TRÊS POEMAS DE LÁZARO BARRETO
1 – O RETORNO DO OPRIMIDO
Quando regressei ao arraial das metáforas,
a névoa doía um tanto nas lombadas
e outro tanto no passivo coração apertado
(a dor de dentro a responder à de fora).
Uma certa angústia capitulava a perspectiva
dos juízos apressados dentro do automóvel,
a correr sem necessidade. Por que agora?
Não já paguei o que devia, se devia?
O carro derrapa na curva da chegada,
cantou nos pneus calibrados de antemão.
A rua íngreme e bêbada me levava
aos altos dos morros e das árvores.
As casas olhavam (janelas abertas
para dentro e para fora) moradias
da paixão, da anistia e da tocaia.
O parabrisa filtrava o diagrama, rompia
o calçamento, adentrava a felicidade
(essa coisa súbita e regressiva).
O contexto, lado externo dos sentidos,
vinha mover-me os lábios no pensamento
do trecho súbito e hostil, hirto e frio
(o que vem sem ser chamado, pensei
silencia na alma o esforço de alegria,
rasura o esforço da roça sazonada).
De novo o sol a brilhar na chuva.
A casa chega bem perto do carro
(metade estranha, metade familiar):
as flores de fora, as seivas de dentro
(o que passou vai dar vida ao que vai passar?
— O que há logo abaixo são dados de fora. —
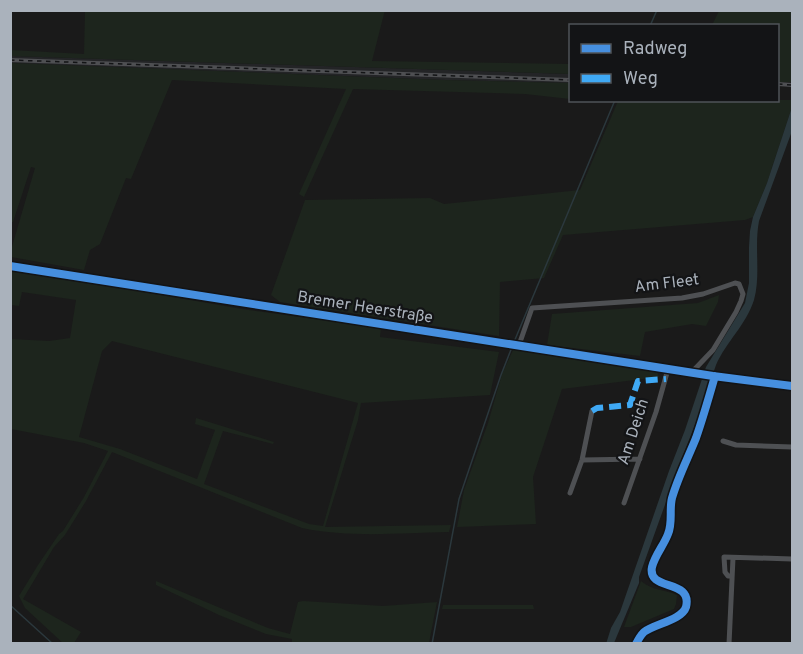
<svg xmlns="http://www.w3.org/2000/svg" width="803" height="654" font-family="Overpass,sans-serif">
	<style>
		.built { fill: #232426 }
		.green { fill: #1d251d; fill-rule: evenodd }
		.water { fill: #2b383d }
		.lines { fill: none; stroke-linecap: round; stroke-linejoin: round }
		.stream { stroke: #2b383d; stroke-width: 1.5 }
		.street { stroke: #4e5053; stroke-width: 5 }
		.secondary { stroke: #4c4e51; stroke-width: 7 }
		.rail-casing { stroke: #4e4f52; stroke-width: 4 }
		.rail { stroke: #131416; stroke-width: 1.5; stroke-dasharray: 4.5; stroke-linecap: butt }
		.quiet { stroke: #3fa9f5; stroke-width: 6; stroke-dasharray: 12 6; stroke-linecap: butt }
		.cycleway-casing { stroke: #131416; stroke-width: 11 }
		.cycleway { stroke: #468fdf; stroke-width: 8 }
		.labels { text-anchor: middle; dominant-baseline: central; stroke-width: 4.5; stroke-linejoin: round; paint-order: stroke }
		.street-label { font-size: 16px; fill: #aab2bc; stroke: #131416 }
	</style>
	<rect width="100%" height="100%" fill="#1a1a1a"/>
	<path class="built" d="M11,56L570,74V83L445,80L11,63Z"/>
	<path class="green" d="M385,10L372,61L570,64V74L11,56V50L84,54L85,12L79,11Z
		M719,11H792V82H778V26L712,25Z
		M11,63L445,80L570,83V99L525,94L353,89L304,197L299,194L346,89L172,80L131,179L126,178L100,244L90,250L84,270L11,257V250L35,168L31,167L13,222H11Z
		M778,100H792V107L767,183L753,217L745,220L563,235L544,278L500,282L499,336L280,302L271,295L305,200L430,198L444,204L580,190L618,101Z
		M11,269L242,309L381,328L380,337L499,352L490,395L361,403L358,420L325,527L451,525L449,532C400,533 350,538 302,528L112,452L86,501L65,535L54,547L23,599L81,632L74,643L64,644L25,608L19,596L38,565L59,534L63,531L84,497L108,451L84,443L11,429L10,339L49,341L70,338L76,300L22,292L19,306L11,305ZM112,341L358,403L323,526L309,524L204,484L223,431L273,444L274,442L196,418L195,424L215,430L197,479L120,449L79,437L102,351Z
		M719,295L718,302L706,326L692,324L645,332L640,356L547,345L552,314L698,303Z
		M514,348L657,372L659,377L562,389L533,477L536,524L457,527L464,490L488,423L502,374Z
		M156,581L268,628L290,634L298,602L303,601L383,606L437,602L429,643H292V639L266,634L219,615L156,585Z
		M641,581C653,591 663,589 677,595L676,604L674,609L631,627H624Z
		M443,605H533L534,609H442Z"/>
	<path class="water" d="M792,107V131L759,221C754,247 761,275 754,300C746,325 726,342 716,365L698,417L680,463L639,577V583L614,643L606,644L611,628L620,612L669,471L685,430L706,367L745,303L749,283V247L750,231L753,217L767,183Z"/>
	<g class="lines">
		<path class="stream" d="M650,26L657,10
			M514,342L615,100
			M10,605L53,644
			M432,644L459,499L501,375L512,347"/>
		<path class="street" d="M519,345L532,308L682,298L703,294L735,283L739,284L743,294L741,301L736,312L713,350L692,372
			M723,441L736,445L792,447
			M582,460L640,459
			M570,493L582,460L592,411
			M624,503L656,412L668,369
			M732,576H728L725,572L724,557L792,559
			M729,644L733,558"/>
		<path class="secondary" d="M10,266L713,376L792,386"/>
		<g class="rail-casing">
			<path id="rail" d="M10,60L570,80
				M778,84L792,85"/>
		</g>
		<use href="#rail" class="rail"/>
		<path class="quiet" d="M592,411L597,408L630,405L638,381L666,379
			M758,643V644"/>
		<g class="cycleway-casing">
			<path id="cycleway" d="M10,266L713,376L792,386
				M636,644C638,640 640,636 644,632C654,624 682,620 686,607C693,578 647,592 652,567C655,555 664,545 668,534C673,522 669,510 672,498C678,477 688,458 696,438C703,418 709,397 715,376"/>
		</g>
		<use href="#cycleway" class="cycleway"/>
	</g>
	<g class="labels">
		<g class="street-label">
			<text transform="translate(667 284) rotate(-7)">Am Fleet</text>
			<text transform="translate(365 308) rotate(9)">Bremer Heerstraße</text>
			<text transform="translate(634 432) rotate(-72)">Am Deich</text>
		</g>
	</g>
	<rect width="803" height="654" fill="none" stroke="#aab2bc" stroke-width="24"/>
	<rect x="569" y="24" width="210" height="78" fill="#131416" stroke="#4f5358" stroke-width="1.5"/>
	<rect x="581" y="44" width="30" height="9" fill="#468fdf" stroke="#4f5358" stroke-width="1.5"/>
	<text x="623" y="54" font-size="18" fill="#aab2bc">Radweg</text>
	<rect x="581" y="74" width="30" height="9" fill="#3fa9f5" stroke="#4f5358" stroke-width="1.5"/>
	<text x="623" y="84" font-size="18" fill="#aab2bc">Weg</text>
</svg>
o que está lá dentro, no fundo, atende
ao chamado do que está aqui fora?).
No galho decepado da velha magnólia,
o sabiá ainda canta, apesar de golpeado.
2 - SEGREDOS
Esmurro a noite pelo lado de fora.
O que há dentro? Uma alcatéia de brutos?
O epitáfio dos ímpios? Um pasto de feras
e diamantes? As imagens de ontem, já extintas?
Esmurro a porta da noite para saber
o que fiz do coração e do sexo e das outras
direções do vento. E também
da moça de fita azul nos cabelos.
Estou vivo ou morto nas garras
desta poesia, nas unhas desta noite,
nas adentrações de alheias sutilezas?
Esmurro a noite pelo lado de fora.
Queria saber o que há lá dentro:
a visão onírica de uma graça? a dívida
cármica? aflições financeiras? respaldos
do pecado original? ou o novo credo
de um novo amor?
3 – OS TRÊS NOMES DO GATO (*)
Dar nome aos gatos não é tarefa fácil nem fútil.
Muitas vezes quando digo que o gato deve ter
TRÊS NOMES DIFERENTES,
olham-me de novo, julgam-me biruta.
Mas assim é, por mais que estranhem e gozem.
Primeiro o nome corrente, de uso da família,
que pode ser Poetinha, Alípio ou Conceição.
Depois o escolhido de pessoas refinadas
(extravagantes ou mesmo sóbrias),
como Menelau, Polonaise ou Pixinguinha.
Por último o mais íntimo e solitário,
que ele mais necessita para manter o orgulho
e esticar os bigodes, enrodilhar-se na cadeira
ou pular o muro como num vôo,
e que pode ser Diadorim, Caracóia ou Ana Lívia Plurabelle,
que nenhum outro gato deste mundo ostenta.
Mas além desses e acima de tudo e de todos,
há um nome especial a preferir
e esse ninguém sabe ou saberá.
É o nome que nenhuma pesquisa humana pode descobrir
e que só o próprio gato sabe,
mas que nunca confessará a ninguém.
Assim
ao ver um gato em profunda meditação,
os olhos abertos mas cegos, as unhas em inocente repouso,
a razão é sempre a mesma:
sua mente está ocupada na contemplação de seu profundo,
inescrutável e singular NOME.
(*) Tentativa de transcriação de um poema de T.S. Eliot.